-------- Recorded information --------

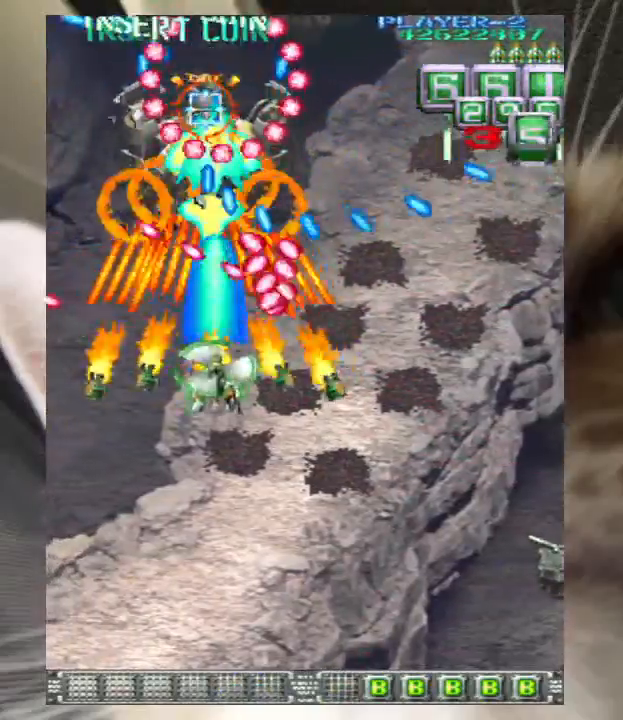
{"keys": ["down", "right", "z"], "events": [[33, "down", "up"], [133, "up", "down"], [200, "right", "down"], [300, "up", "up"], [367, "down", "down"]]}
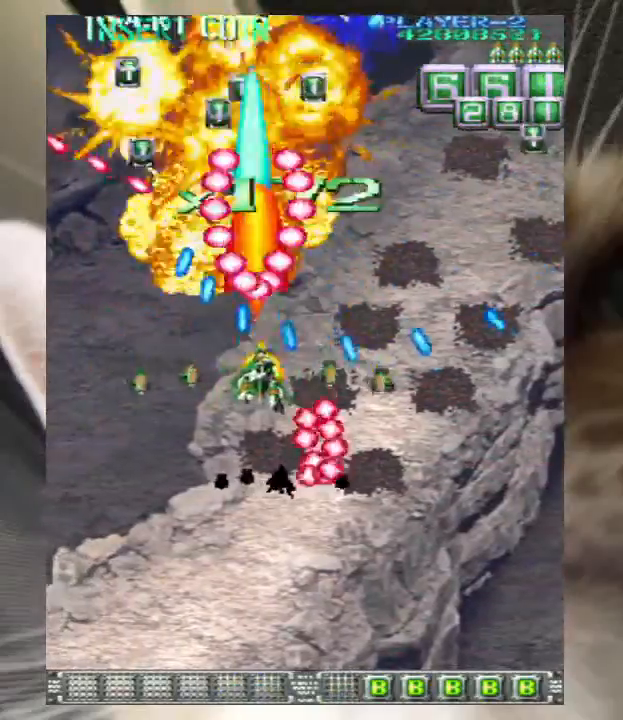
{"keys": ["right", "up", "z"], "events": [[33, "down", "up"], [33, "right", "up"], [33, "up", "down"], [100, "right", "down"], [133, "up", "up"], [133, "z", "up"], [167, "z", "down"], [267, "z", "up"], [333, "up", "down"], [333, "z", "down"]]}
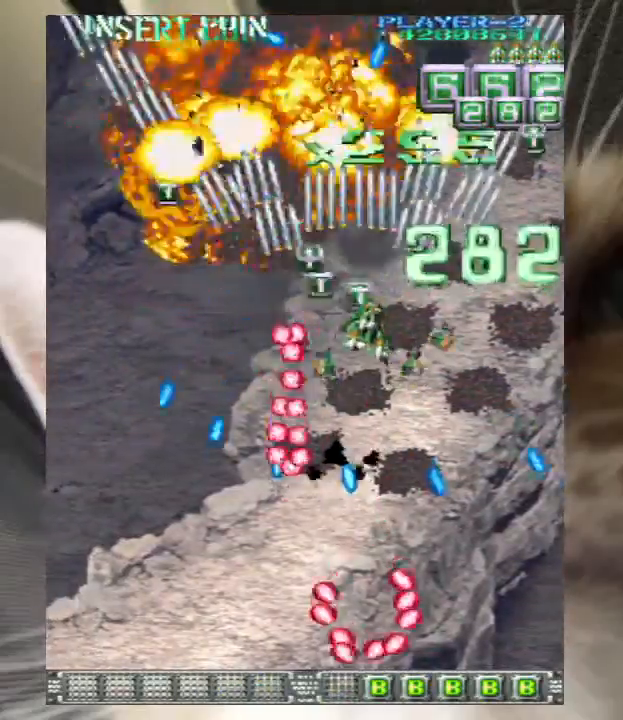
{"keys": ["down", "z"], "events": [[67, "right", "up"], [233, "up", "up"], [300, "right", "down"], [333, "right", "up"], [433, "right", "down"], [467, "down", "down"], [467, "right", "up"]]}
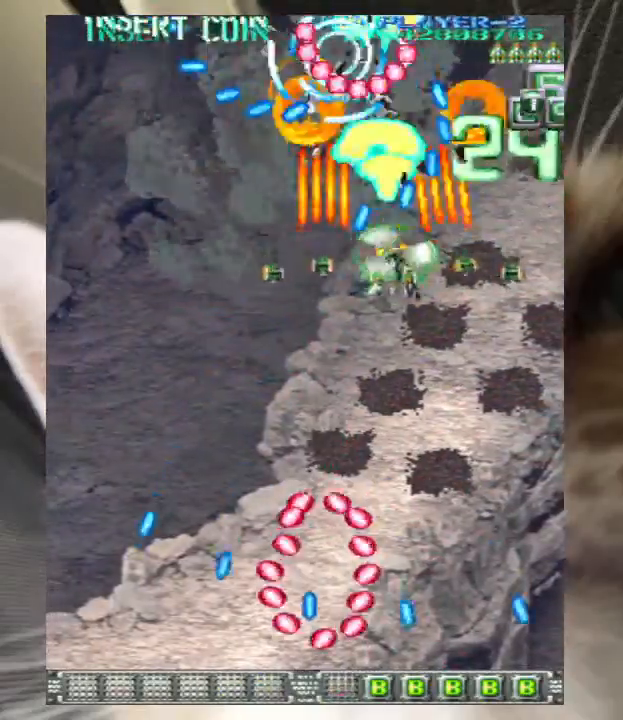
{"keys": ["down", "right", "z"], "events": [[67, "right", "down"], [167, "right", "up"], [267, "left", "down"], [333, "down", "up"], [333, "left", "up"], [333, "up", "down"], [400, "right", "down"], [400, "up", "up"], [500, "down", "down"]]}
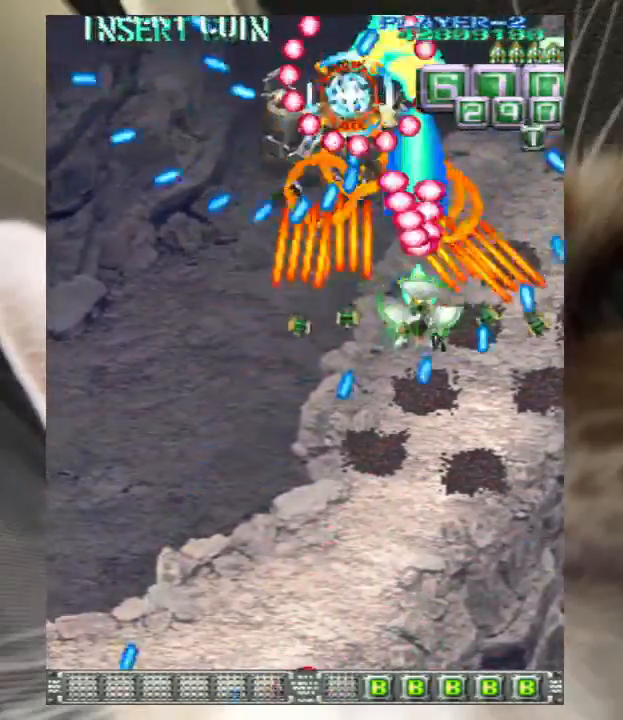
{"keys": ["right", "up", "z"], "events": [[33, "right", "up"], [67, "left", "down"], [233, "down", "up"], [233, "left", "up"], [467, "right", "down"], [467, "up", "down"]]}
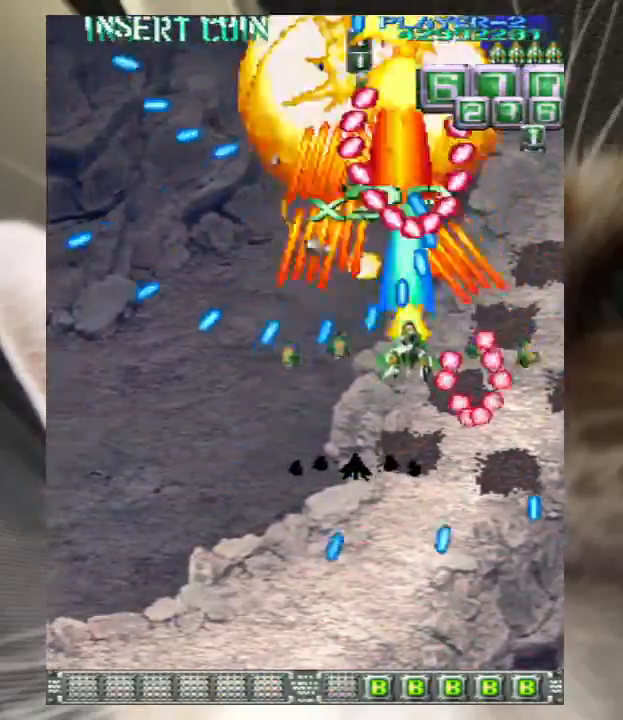
{"keys": ["down", "right", "z"], "events": [[67, "up", "up"], [100, "z", "up"], [133, "down", "down"], [200, "z", "down"], [300, "down", "up"], [300, "z", "up"], [333, "z", "down"], [367, "down", "down"]]}
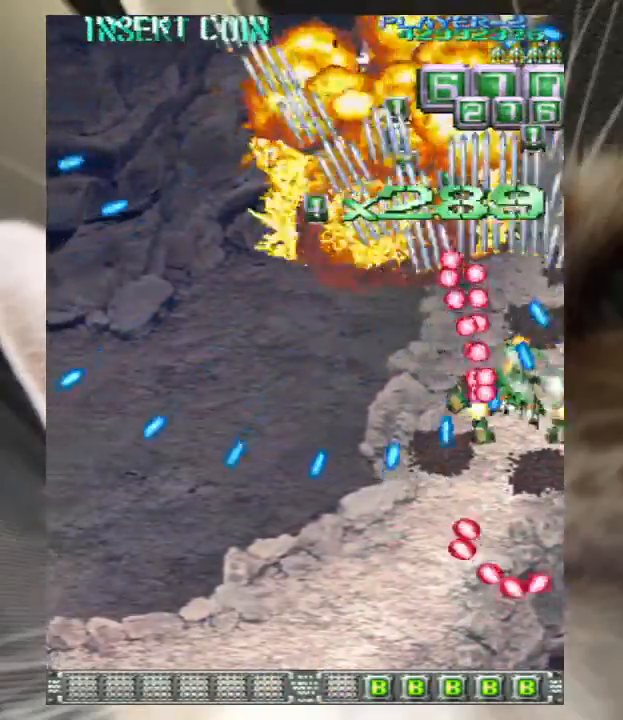
{"keys": ["up", "z"], "events": [[67, "down", "up"], [67, "right", "up"], [167, "up", "down"], [300, "right", "down"], [433, "right", "up"]]}
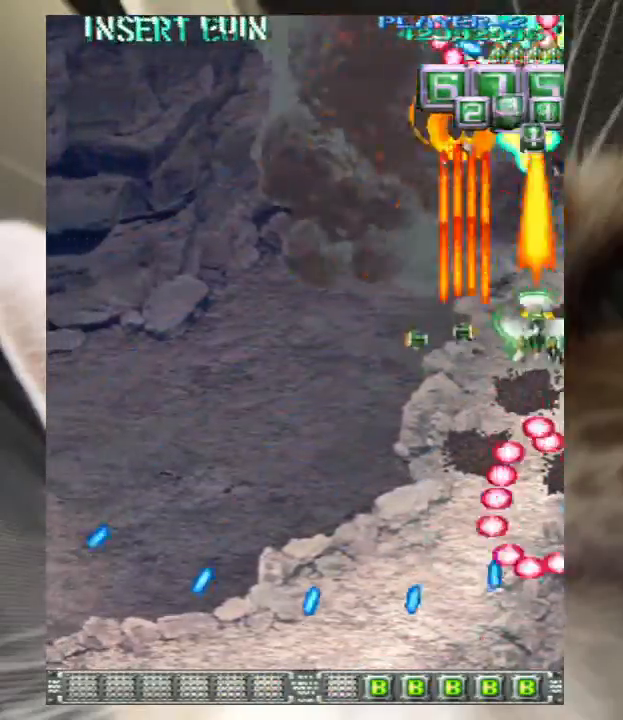
{"keys": ["down", "z"], "events": [[33, "up", "up"], [67, "down", "down"], [67, "left", "down"], [167, "down", "up"], [167, "left", "up"], [300, "down", "down"], [300, "left", "down"], [367, "left", "up"], [400, "down", "up"], [467, "down", "down"]]}
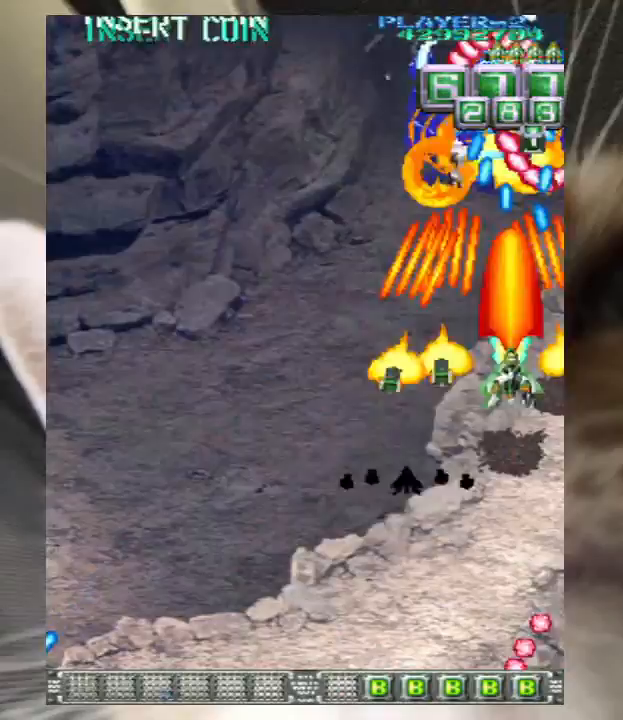
{"keys": ["down", "left", "z"], "events": [[200, "left", "down"], [267, "left", "up"], [367, "left", "down"]]}
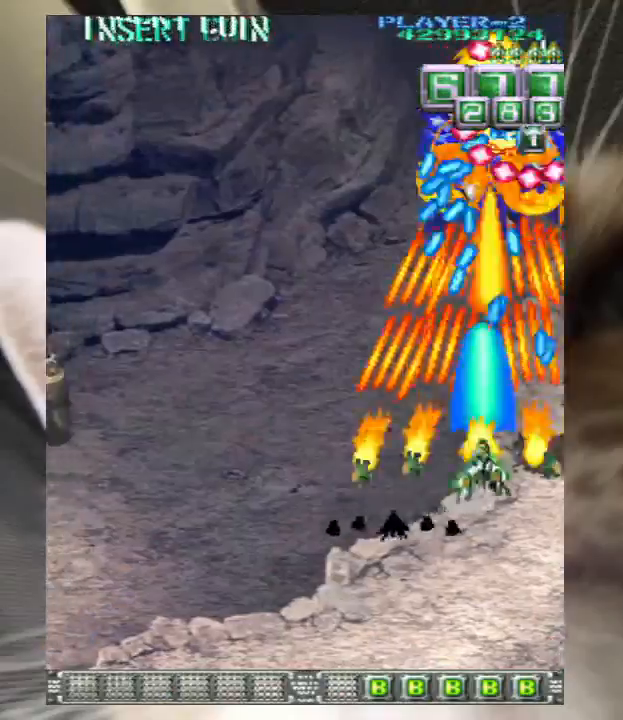
{"keys": ["left", "z"], "events": [[200, "z", "up"], [267, "z", "down"], [400, "down", "up"], [400, "z", "up"], [433, "z", "down"]]}
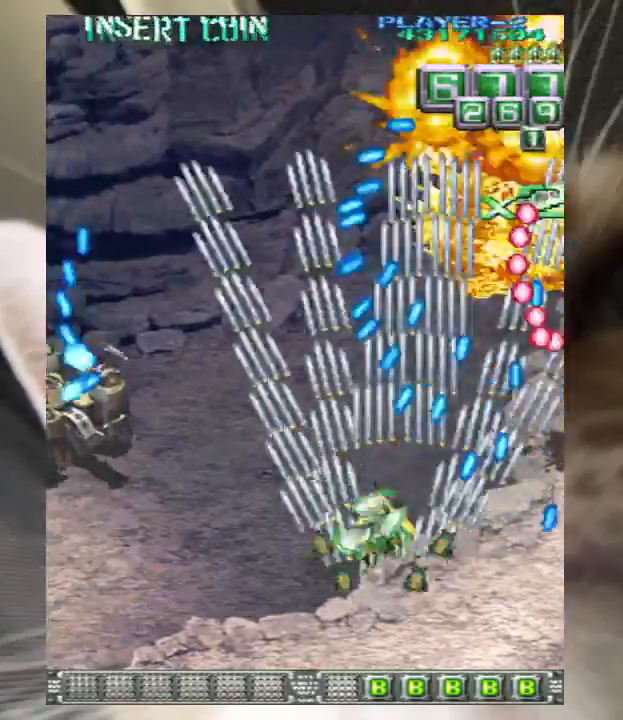
{"keys": ["left", "z"], "events": [[300, "down", "down"], [400, "down", "up"]]}
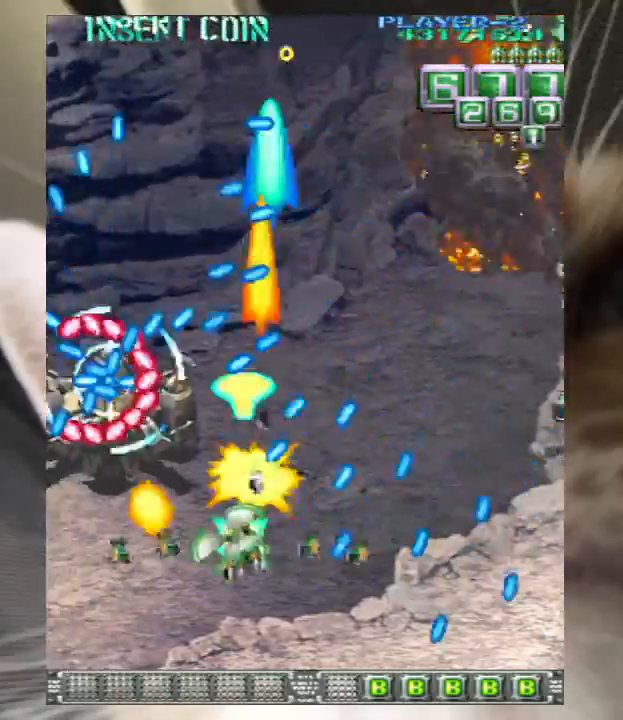
{"keys": ["down", "z"], "events": [[100, "down", "down"], [267, "left", "up"]]}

--------

- What you should do
Are you able to set down all the lines above exactly, without any pictures?

- Response area
{"keys": ["down", "right", "z"], "events": [[33, "down", "up"], [133, "up", "down"], [200, "right", "down"], [300, "up", "up"], [367, "down", "down"]]}
{"keys": ["right", "up", "z"], "events": [[33, "down", "up"], [33, "right", "up"], [33, "up", "down"], [100, "right", "down"], [133, "up", "up"], [133, "z", "up"], [167, "z", "down"], [267, "z", "up"], [333, "up", "down"], [333, "z", "down"]]}
{"keys": ["down", "z"], "events": [[67, "right", "up"], [233, "up", "up"], [300, "right", "down"], [333, "right", "up"], [433, "right", "down"], [467, "down", "down"], [467, "right", "up"]]}
{"keys": ["down", "right", "z"], "events": [[67, "right", "down"], [167, "right", "up"], [267, "left", "down"], [333, "down", "up"], [333, "left", "up"], [333, "up", "down"], [400, "right", "down"], [400, "up", "up"], [500, "down", "down"]]}
{"keys": ["right", "up", "z"], "events": [[33, "right", "up"], [67, "left", "down"], [233, "down", "up"], [233, "left", "up"], [467, "right", "down"], [467, "up", "down"]]}
{"keys": ["down", "right", "z"], "events": [[67, "up", "up"], [100, "z", "up"], [133, "down", "down"], [200, "z", "down"], [300, "down", "up"], [300, "z", "up"], [333, "z", "down"], [367, "down", "down"]]}
{"keys": ["up", "z"], "events": [[67, "down", "up"], [67, "right", "up"], [167, "up", "down"], [300, "right", "down"], [433, "right", "up"]]}
{"keys": ["down", "z"], "events": [[33, "up", "up"], [67, "down", "down"], [67, "left", "down"], [167, "down", "up"], [167, "left", "up"], [300, "down", "down"], [300, "left", "down"], [367, "left", "up"], [400, "down", "up"], [467, "down", "down"]]}
{"keys": ["down", "left", "z"], "events": [[200, "left", "down"], [267, "left", "up"], [367, "left", "down"]]}
{"keys": ["left", "z"], "events": [[200, "z", "up"], [267, "z", "down"], [400, "down", "up"], [400, "z", "up"], [433, "z", "down"]]}
{"keys": ["left", "z"], "events": [[300, "down", "down"], [400, "down", "up"]]}
{"keys": ["down", "z"], "events": [[100, "down", "down"], [267, "left", "up"]]}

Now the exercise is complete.